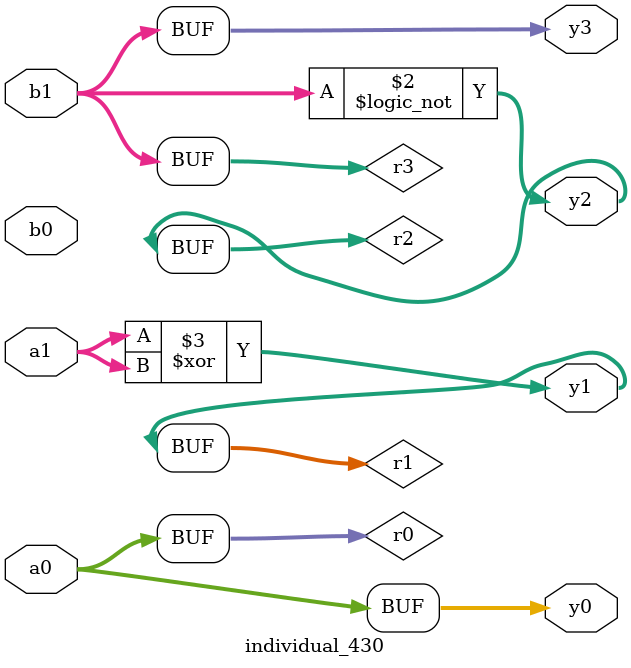
<source format=sv>
module individual_430(input logic [15:0] a1, input logic [15:0] a0, input logic [15:0] b1, input logic [15:0] b0, output logic [15:0] y3, output logic [15:0] y2, output logic [15:0] y1, output logic [15:0] y0);
logic [15:0] r0, r1, r2, r3; 
 always@(*) begin 
	 r0 = a0; r1 = a1; r2 = b0; r3 = b1; 
 	 r2 = ! b1 ;
 	 r1  ^=  r1 ;
 	 y3 = r3; y2 = r2; y1 = r1; y0 = r0; 
end
endmodule
</source>
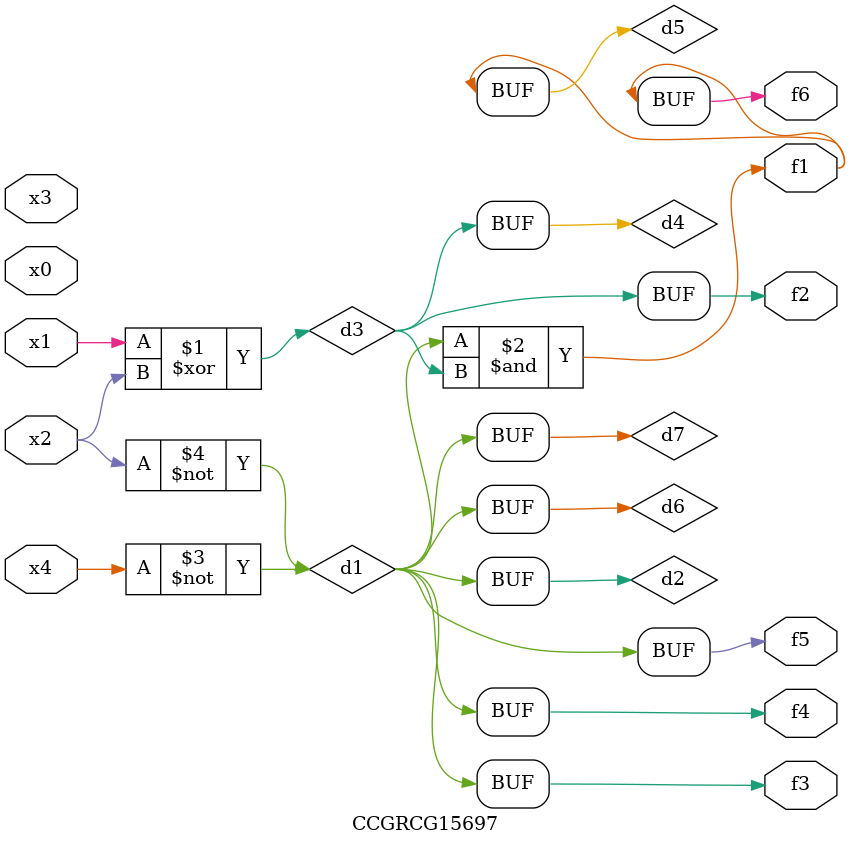
<source format=v>
module CCGRCG15697(
	input x0, x1, x2, x3, x4,
	output f1, f2, f3, f4, f5, f6
);

	wire d1, d2, d3, d4, d5, d6, d7;

	not (d1, x4);
	not (d2, x2);
	xor (d3, x1, x2);
	buf (d4, d3);
	and (d5, d1, d3);
	buf (d6, d1, d2);
	buf (d7, d2);
	assign f1 = d5;
	assign f2 = d4;
	assign f3 = d7;
	assign f4 = d7;
	assign f5 = d7;
	assign f6 = d5;
endmodule

</source>
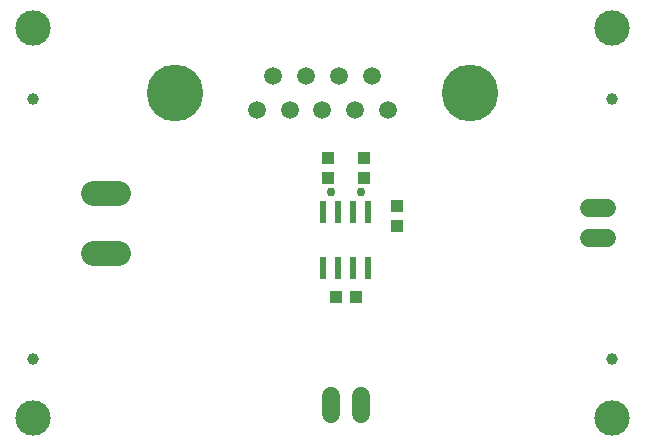
<source format=gts>
G75*
%MOIN*%
%OFA0B0*%
%FSLAX25Y25*%
%IPPOS*%
%LPD*%
%AMOC8*
5,1,8,0,0,1.08239X$1,22.5*
%
%ADD10R,0.02200X0.07800*%
%ADD11R,0.04331X0.03937*%
%ADD12R,0.03937X0.04331*%
%ADD13C,0.05906*%
%ADD14C,0.18898*%
%ADD15C,0.03937*%
%ADD16C,0.11811*%
%ADD17C,0.06000*%
%ADD18C,0.08250*%
%ADD19C,0.02953*%
D10*
X0138850Y0100700D03*
X0143850Y0100700D03*
X0148850Y0100700D03*
X0153850Y0100700D03*
X0153850Y0119300D03*
X0148850Y0119300D03*
X0143850Y0119300D03*
X0138850Y0119300D03*
D11*
X0140350Y0130654D03*
X0140350Y0137346D03*
X0152350Y0137346D03*
X0152350Y0130654D03*
X0149696Y0091000D03*
X0143004Y0091000D03*
D12*
X0163350Y0114654D03*
X0163350Y0121346D03*
D13*
X0160366Y0153409D03*
X0149460Y0153409D03*
X0138555Y0153409D03*
X0127649Y0153409D03*
X0116744Y0153409D03*
X0122196Y0164591D03*
X0133102Y0164591D03*
X0144007Y0164591D03*
X0154913Y0164591D03*
D14*
X0187748Y0159000D03*
X0089362Y0159000D03*
D15*
X0042098Y0157047D03*
X0042098Y0070433D03*
X0235011Y0070433D03*
X0235011Y0157047D03*
D16*
X0042098Y0050748D03*
X0042098Y0180669D03*
X0235011Y0180669D03*
X0235011Y0050748D03*
D17*
X0233350Y0110709D02*
X0227350Y0110709D01*
X0227350Y0120709D02*
X0233350Y0120709D01*
X0151350Y0058000D02*
X0151350Y0052000D01*
X0141350Y0052000D02*
X0141350Y0058000D01*
D18*
X0070475Y0105709D02*
X0062225Y0105709D01*
X0062225Y0125709D02*
X0070475Y0125709D01*
D19*
X0141350Y0126000D03*
X0151350Y0126000D03*
M02*

</source>
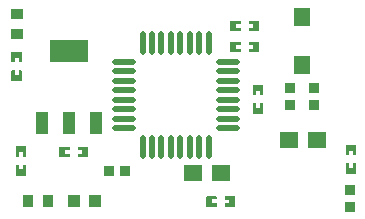
<source format=gbp>
G04 Layer: BottomPasteMaskLayer*
G04 EasyEDA v6.5.48, 2025-02-22 14:07:37*
G04 17b28a04ad434079b4a69dc4657e0bf9,f2e2a8b566e441589a5ce94012aa69ba,10*
G04 Gerber Generator version 0.2*
G04 Scale: 100 percent, Rotated: No, Reflected: No *
G04 Dimensions in millimeters *
G04 leading zeros omitted , absolute positions ,4 integer and 5 decimal *
%FSLAX45Y45*%
%MOMM*%

%AMMACRO1*21,1,$1,$2,0,0,$3*%
%ADD10MACRO1,0.8X0.9X0.0000*%
%ADD11MACRO1,1X0.8999X0.0000*%
%ADD12MACRO1,1.36X1.53X0.0000*%
%ADD13O,0.4500118X1.9999959999999999*%
%ADD14O,1.9999959999999999X0.4500118*%
%ADD15MACRO1,3.25X1.9X0.0000*%
%ADD16MACRO1,0.95X1.9X0.0000*%
%ADD17MACRO1,1X0.8999X-90.0000*%
%ADD18MACRO1,1.5X1.3589X0.0000*%
%ADD19MACRO1,1X1.1X0.0000*%
%ADD20MACRO1,0.8X0.9X-90.0000*%

%LPD*%
G36*
X-3595979Y486206D02*
G01*
X-3601008Y481177D01*
X-3601008Y401218D01*
X-3595979Y396189D01*
X-3516020Y396189D01*
X-3510991Y401218D01*
X-3510991Y481177D01*
X-3516020Y486206D01*
X-3540201Y486206D01*
X-3540201Y449173D01*
X-3573221Y449173D01*
X-3573221Y486206D01*
G37*
G36*
X-3595979Y645210D02*
G01*
X-3601008Y640181D01*
X-3601008Y560222D01*
X-3595979Y555193D01*
X-3571798Y555193D01*
X-3571798Y592226D01*
X-3538778Y592226D01*
X-3538778Y555193D01*
X-3516020Y555193D01*
X-3510991Y560222D01*
X-3510991Y640181D01*
X-3516020Y645210D01*
G37*
G36*
X-1783181Y1708708D02*
G01*
X-1788210Y1703679D01*
X-1788210Y1623720D01*
X-1783181Y1618691D01*
X-1703222Y1618691D01*
X-1698193Y1623720D01*
X-1698193Y1647901D01*
X-1735175Y1647901D01*
X-1735175Y1680921D01*
X-1698193Y1680921D01*
X-1698193Y1703679D01*
X-1703222Y1708708D01*
G37*
G36*
X-1624177Y1708708D02*
G01*
X-1629206Y1703679D01*
X-1629206Y1679498D01*
X-1592224Y1679498D01*
X-1592224Y1646478D01*
X-1629206Y1646478D01*
X-1629206Y1623720D01*
X-1624177Y1618691D01*
X-1544218Y1618691D01*
X-1539189Y1623720D01*
X-1539189Y1703679D01*
X-1544218Y1708708D01*
G37*
G36*
X-3634079Y1286306D02*
G01*
X-3639108Y1281277D01*
X-3639108Y1201318D01*
X-3634079Y1196289D01*
X-3554120Y1196289D01*
X-3549091Y1201318D01*
X-3549091Y1281277D01*
X-3554120Y1286306D01*
X-3578301Y1286306D01*
X-3578301Y1249273D01*
X-3611321Y1249273D01*
X-3611321Y1286306D01*
G37*
G36*
X-3634079Y1445310D02*
G01*
X-3639108Y1440281D01*
X-3639108Y1360322D01*
X-3634079Y1355293D01*
X-3609898Y1355293D01*
X-3609898Y1392326D01*
X-3576878Y1392326D01*
X-3576878Y1355293D01*
X-3554120Y1355293D01*
X-3549091Y1360322D01*
X-3549091Y1440281D01*
X-3554120Y1445310D01*
G37*
G36*
X-1589379Y1006906D02*
G01*
X-1594408Y1001877D01*
X-1594408Y921918D01*
X-1589379Y916889D01*
X-1509420Y916889D01*
X-1504391Y921918D01*
X-1504391Y1001877D01*
X-1509420Y1006906D01*
X-1533601Y1006906D01*
X-1533601Y969873D01*
X-1566621Y969873D01*
X-1566621Y1006906D01*
G37*
G36*
X-1589379Y1165910D02*
G01*
X-1594408Y1160881D01*
X-1594408Y1080922D01*
X-1589379Y1075893D01*
X-1565198Y1075893D01*
X-1565198Y1112926D01*
X-1532178Y1112926D01*
X-1532178Y1075893D01*
X-1509420Y1075893D01*
X-1504391Y1080922D01*
X-1504391Y1160881D01*
X-1509420Y1165910D01*
G37*
G36*
X-3230981Y641908D02*
G01*
X-3236010Y636879D01*
X-3236010Y556920D01*
X-3230981Y551891D01*
X-3151022Y551891D01*
X-3145993Y556920D01*
X-3145993Y581101D01*
X-3182975Y581101D01*
X-3182975Y614121D01*
X-3145993Y614121D01*
X-3145993Y636879D01*
X-3151022Y641908D01*
G37*
G36*
X-3071977Y641908D02*
G01*
X-3077006Y636879D01*
X-3077006Y612698D01*
X-3040024Y612698D01*
X-3040024Y579678D01*
X-3077006Y579678D01*
X-3077006Y556920D01*
X-3071977Y551891D01*
X-2992018Y551891D01*
X-2986989Y556920D01*
X-2986989Y636879D01*
X-2992018Y641908D01*
G37*
G36*
X-801979Y498906D02*
G01*
X-807008Y493877D01*
X-807008Y413918D01*
X-801979Y408889D01*
X-722020Y408889D01*
X-716991Y413918D01*
X-716991Y493877D01*
X-722020Y498906D01*
X-746201Y498906D01*
X-746201Y461873D01*
X-779221Y461873D01*
X-779221Y498906D01*
G37*
G36*
X-801979Y657910D02*
G01*
X-807008Y652881D01*
X-807008Y572922D01*
X-801979Y567893D01*
X-777798Y567893D01*
X-777798Y604926D01*
X-744778Y604926D01*
X-744778Y567893D01*
X-722020Y567893D01*
X-716991Y572922D01*
X-716991Y652881D01*
X-722020Y657910D01*
G37*
G36*
X-1986381Y222808D02*
G01*
X-1991410Y217779D01*
X-1991410Y137820D01*
X-1986381Y132791D01*
X-1906422Y132791D01*
X-1901393Y137820D01*
X-1901393Y162001D01*
X-1938375Y162001D01*
X-1938375Y195021D01*
X-1901393Y195021D01*
X-1901393Y217779D01*
X-1906422Y222808D01*
G37*
G36*
X-1827377Y222808D02*
G01*
X-1832406Y217779D01*
X-1832406Y193598D01*
X-1795424Y193598D01*
X-1795424Y160578D01*
X-1832406Y160578D01*
X-1832406Y137820D01*
X-1827377Y132791D01*
X-1747418Y132791D01*
X-1742389Y137820D01*
X-1742389Y217779D01*
X-1747418Y222808D01*
G37*
G36*
X-1783181Y1530908D02*
G01*
X-1788210Y1525879D01*
X-1788210Y1445920D01*
X-1783181Y1440891D01*
X-1703222Y1440891D01*
X-1698193Y1445920D01*
X-1698193Y1470101D01*
X-1735175Y1470101D01*
X-1735175Y1503121D01*
X-1698193Y1503121D01*
X-1698193Y1525879D01*
X-1703222Y1530908D01*
G37*
G36*
X-1624177Y1530908D02*
G01*
X-1629206Y1525879D01*
X-1629206Y1501698D01*
X-1592224Y1501698D01*
X-1592224Y1468678D01*
X-1629206Y1468678D01*
X-1629206Y1445920D01*
X-1624177Y1440891D01*
X-1544218Y1440891D01*
X-1539189Y1445920D01*
X-1539189Y1525879D01*
X-1544218Y1530908D01*
G37*
D10*
G01*
X-2813199Y431800D03*
G01*
X-2673200Y431800D03*
D11*
G01*
X-3594100Y1591409D03*
G01*
X-3594100Y1761408D03*
D12*
G01*
X-1181100Y1740199D03*
G01*
X-1181100Y1333200D03*
D13*
G01*
X-1967890Y639495D03*
G01*
X-2047900Y639495D03*
G01*
X-2127910Y639495D03*
G01*
X-2207895Y639495D03*
G01*
X-2287904Y639495D03*
G01*
X-2367889Y639495D03*
G01*
X-2447899Y639495D03*
G01*
X-2527909Y639495D03*
G01*
X-2527909Y1519504D03*
G01*
X-2447899Y1519504D03*
G01*
X-2367889Y1519504D03*
G01*
X-2287904Y1519504D03*
G01*
X-2207895Y1519504D03*
G01*
X-2127910Y1519504D03*
G01*
X-2047900Y1519504D03*
G01*
X-1967890Y1519504D03*
D14*
G01*
X-1807895Y799490D03*
G01*
X-1807895Y879500D03*
G01*
X-1807895Y959510D03*
G01*
X-1807895Y1039495D03*
G01*
X-1807895Y1119504D03*
G01*
X-1807895Y1199489D03*
G01*
X-1807895Y1279499D03*
G01*
X-1807895Y1359509D03*
G01*
X-2687904Y1359509D03*
G01*
X-2687904Y1279499D03*
G01*
X-2687904Y1199489D03*
G01*
X-2687904Y1119504D03*
G01*
X-2687904Y1039495D03*
G01*
X-2687904Y959510D03*
G01*
X-2687904Y879500D03*
G01*
X-2687904Y799490D03*
D15*
G01*
X-3149600Y1447999D03*
D16*
G01*
X-2919600Y837999D03*
G01*
X-3149600Y837999D03*
G01*
X-3379599Y837999D03*
D17*
G01*
X-3501290Y177800D03*
G01*
X-3331291Y177800D03*
D18*
G01*
X-1048400Y698500D03*
G01*
X-1288398Y698500D03*
G01*
X-1861200Y419100D03*
G01*
X-2101198Y419100D03*
D19*
G01*
X-2932602Y177800D03*
G01*
X-3112612Y177800D03*
D20*
G01*
X-774700Y133200D03*
G01*
X-774700Y273199D03*
G01*
X-1079500Y996800D03*
G01*
X-1079500Y1136799D03*
G01*
X-1282700Y996800D03*
G01*
X-1282700Y1136799D03*
M02*

</source>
--
INSTRUCTION. Taking the listing as a whole, count how many of its lines contain the word "assign", and reply with that count alone.

RESPONSE TO THIS EXERCISE. 6